• **Assigned task**: Please continue the passage on Olympe de Gouges, starting after its final sentence.

• **Supplied passage**:
Olympe de Gouges was a French playwright and political activist whose most famous works were created during the French Revolution.

Olympe was born as Marie Gouze on May 7th, 1748 in southwestern France. She received a bourgeois education thanks to her family’s fortune, and became literate at a young age.  

Marie was married at the age of seventeen to a man named Louis Yves Aubry against her will. A later semi-autobiographical novel of hers entitled Mémoires proved her disdain for this marriage, the young bride of the novel saying, "I was married to a man I did not love and who was neither rich nor well-born. I was sacrificed for no reason that could make up for the repugnance I felt for this man."

Marie had a son with named Pierre with Aubry, and a few months after, her husband was killed by a flood. Marie changed her name to Olympe de Gouges, swore off marriage, calling it “the tomb of trust and love,” and moved to Paris.

The Middle

At the age of twenty, Olympe de Gouges moved to Paris. She lived with her sister and her son, though her income was provided for by a wealthy businessman named Jacques Biétrix de Rozières who she had begun a relationship with.

 

She acclimated quickly to fashionable Parisian society, socializing at salons with other dramatists such as Madame de Montesson, Comtesse de Beauharnais, La Harpe, Mercier, and Chamfort; as well as early-career politicians such as Brissot and Condorcet.

 

Her career picked up in the 1780s with the publication of her first novel in 1784, and a slew of public letters, plays and pamphlets shortly after. Her public letters helped establish the feminine term for citizen, citoyenne, as an official replacement for Madame and Mademoiselle in more political spaces.

 

Throughout the 1780s, she passionately penned works focusing on the plight of slaves in the French colonies. For Gouges there was a direct connection between the autocratic monarchy in France and the institution of slavery. The public took notice of her 1785 play l'Esclavage des Noirs, which was staged at the famous Comédie-Française, and earned her many threats. The slave trade lobby actively campaigned against this production, and paid hecklers that eventually sabotaged the show enough to force it to close only three performances into the run. This would not be the last of l'Esclavage des Noirs.

• **Supplied information**:
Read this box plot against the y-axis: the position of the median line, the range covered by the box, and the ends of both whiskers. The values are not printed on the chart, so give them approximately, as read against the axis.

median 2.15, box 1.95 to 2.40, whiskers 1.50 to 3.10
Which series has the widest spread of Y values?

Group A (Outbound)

• **Answer section**:
Olympe de Gouges’ most notable political piece was her 1791 pamphlet entitled Déclaration des droits de la femme et de la citoyenne, or, Declaration of the Rights of Woman and of the Female Citizen. This pamphlet was created as a direct response to the Declaration of the Rights of Man and of the Citizen (which you can read more about on The French Revolution page), which had been adopted two years earlier by the National Assembly. This piece demanded equal rights for women, stating that women, like their male counterparts, have natural, inalienable, and sacred rights. She fought for equality in property ownership, taxation and finances, she fought for the right for a woman to publicly name a man as the father of her children in order to hold men, regardless of their marriage status, accountable as providers for their children. She urged readers to consider these inequalities, and to think of how to resolve these injustices for future generations.

 

In the French colony of Saint-Domingue (present-day Haiti), free people of color and African slaves revolted in response to the ideals expressed in the Declaration of the Rights of Man and of the Citizen. When Gouges published her earlier play l'Esclavage des Noirs in print, the mayor of Paris accused her of inspiring the revolts. When her play was finally staged again in 1792, a riot erupted in Paris.

 

When Louis XVI was put on trial to be executed, Olympe wrote to the National Assembly offering to defend him, stating she believed he was guilty as a king, but innocent as a man, and that he should be exiled rather than executed. He was executed, her writings ignored.

 

Olympe de Gouges was associated with the Girondins, one of the factions of the Jacobins. The other primary faction of the Jacobins, the members of The Mountain, gained political power throughout the early 1790s, and began imprisoning prominent Girondins, who were later sent to the guillotine in October of 1793.

The End

She was eventually arrested for writing a poster entitled Les trois urnes, ou le salut de la Patrie, par un voyageur aérien, or “The Three Urns, or the Salvation of the Fatherland, by an Aerial Traveller.” In this poster, she proposed a vote for one of three choices for a potential government: a unitary republic, a federalist government, or a constitutional monarchy. She was arrested, as the law of the revolution made it a capital offense for anyone to publish works that encouraged reestablishing a monarchy.

 

She spent three months in jail without an attorney, as she’d been denied her legal right to one on the grounds that she could “represent herself” based on her many writings. Through her friends, she published two final texts: Olympe de Gouges au tribunal révolutionnaire, or, "Olympe de Gouges at the Revolutionary tribunal", and her last work, Une patriote persécutée, or, "A female patriot persecuted", in which she condemned the Reign of Terror.

 

On November 3rd, 1793, Olympe de Gouges was executed by guillotine for her seditious behavior and for attempting to reinstate the monarchy.